A war of words has erupted over a proposed Queenstown ultra-marathon due to fallout from a race the organiser ran seven years ago.
Hong Kong-based RacingThePlanet plans a seven-day, 250-kilometre race next March, with about 200 athletes coming from 50 countries or so, the Mountain Scene reports.
In 2011, it organised a 100km race in Western Australia's Kimberley region in which two women were almost burnt to death as a result of "freak fires".
A Western Australian government inquiry found the organisers weren't legally liable but "did not take all reasonable steps to maintain the safety of competitors, staff or volunteers".
After the worst-injured competitor, Turia Pitt – who suffered 64 per cent burns to her body and had four fingers and a thumb amputated – filed a lawsuit, RacingThePlanet settled out of court with a rumoured payout of up to $A10 million (NZ$10.8 million).
Due to those dramas, Dunedin ultra-runner Grant Guise says he'd be "pretty disappointed" to see it organise a New Zealand race.
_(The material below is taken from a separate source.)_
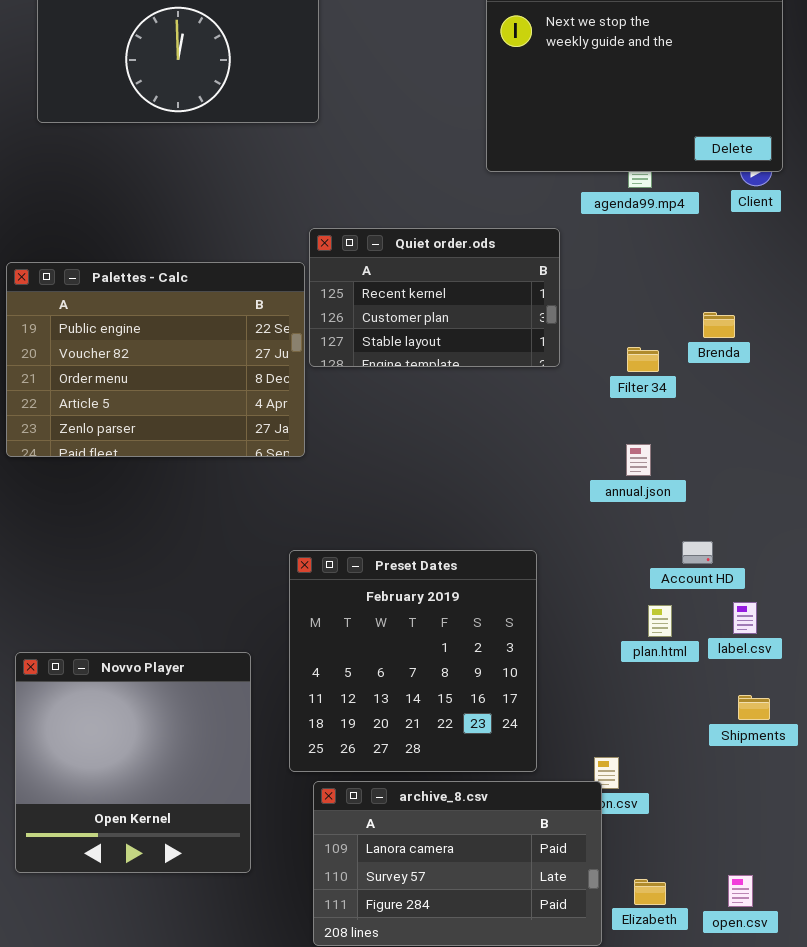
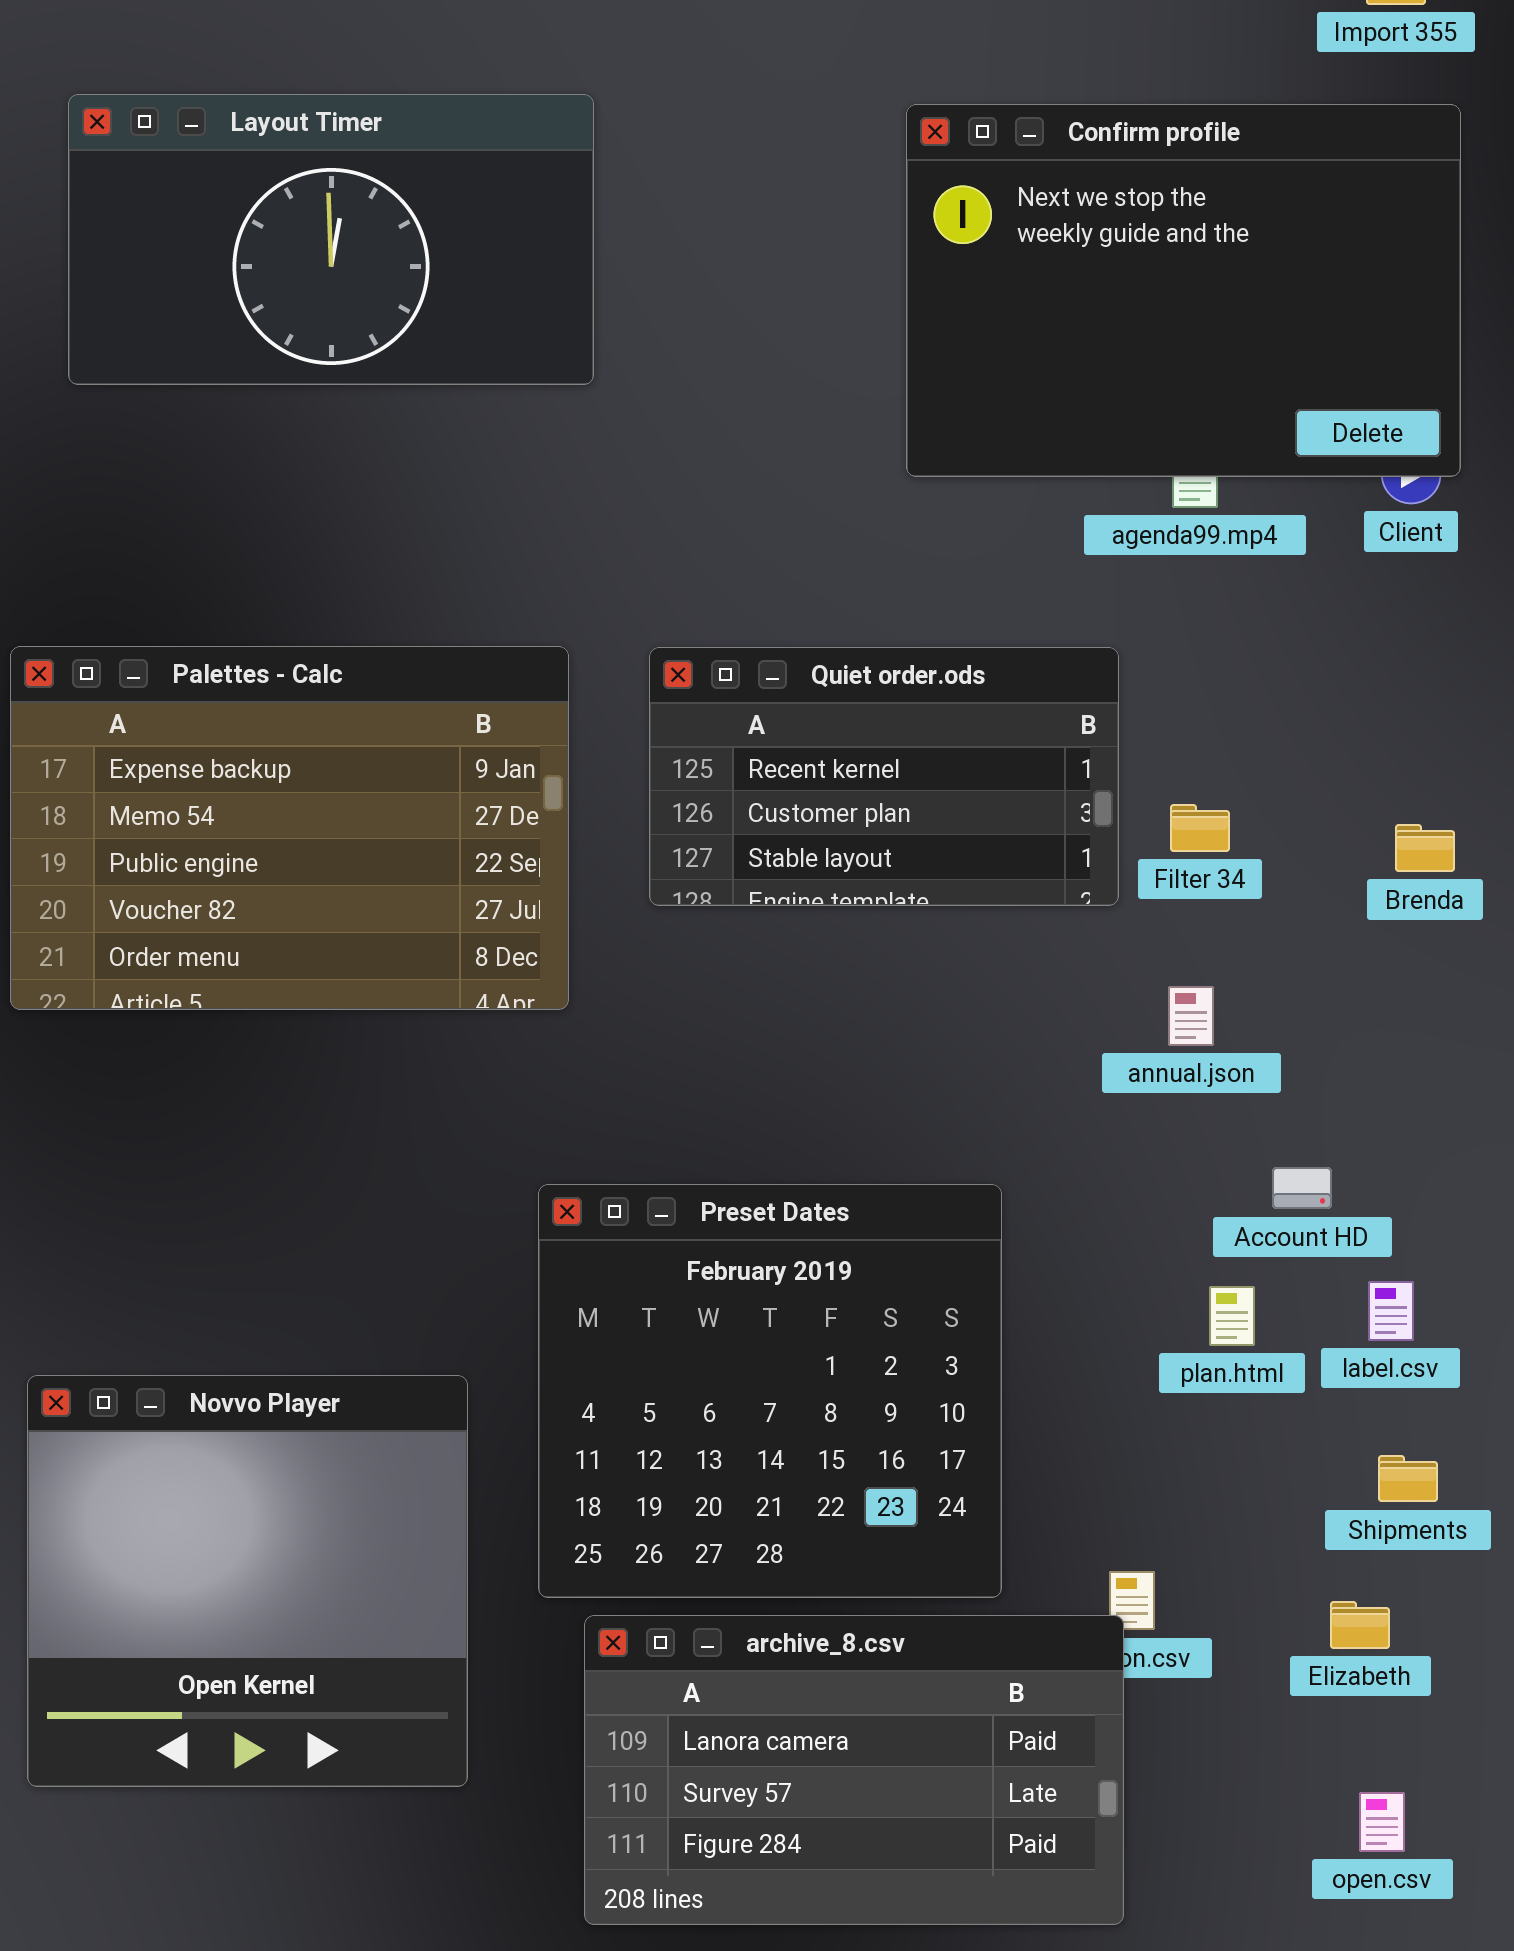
Quiet order.ods: [309,228,560,367] -> [649,647,1119,906], moved
Palettes - Calc: [6,262,305,457] -> [10,646,569,1010], scrolled up 2 rows
Brenda: [703,312,735,338] -> [1395,824,1455,872], moved
Elizabeth: [634,879,666,905] -> [1330,1601,1390,1649], moved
In a Facebook post, in which he shares the findings of the inquiry, he writes: "From what (little) I know, I do not think the NZ running community will gain anything from supporting and allowing companies like this [to] operate here."
He said he and another party have written to Queenstown's council "to voice our concerns that the council would sign off on any event like this".
Guise admits "everyone deserves a second chance", but claims Racing-ThePlanet didn't accept responsibility for 2011.
"You don't want people coming into NZ that are blase about conditions – maybe it's not going to be a fire, but we have changeable weather or whatever."
RacingThePlanet founder/owner, American-born Mary Gadams, who suffered second-degree burns while running the 2011 race herself, believes Guise is misinformed.
"It's just absolutely terrible what happened and I can say that to this day it still goes through my mind, and obviously [Pitt] has a pretty high profile in Australia because she's made this amazing comeback which we're extremely happy about."
Gadams maintains no expense was spared preparing for the race – "we had, like, four international doctors".
"Then all of a sudden, this freak fire broke out, it went through the course and burned five people.
"Later, we found out that many of the police statements that were submitted had left out, or blocked out, the fact that the [Western Australian] government and one or two landowners were doing some sort of burning in the area."
Gadams claims the government, which invited her to stage the race, sponsored it and filmed it to promote the region, scapegoated her company.
"I never dreamed they would turn the whole story to make it seem like we were the culprits.
"We have apologised in writing [to Pitt and the other main victim], but we didn't have the opportunity to meet with them – it just turned into a blame game.
"But I would be happy to meet either of the girls at some time."
Responding to Guise, she promises her company will run a totally safe Queenstown race, and use local event organisers.
"I feel like we have all the checks and balances in place with all the races we do – we've staged about 55 races in 20 countries over about 15 years."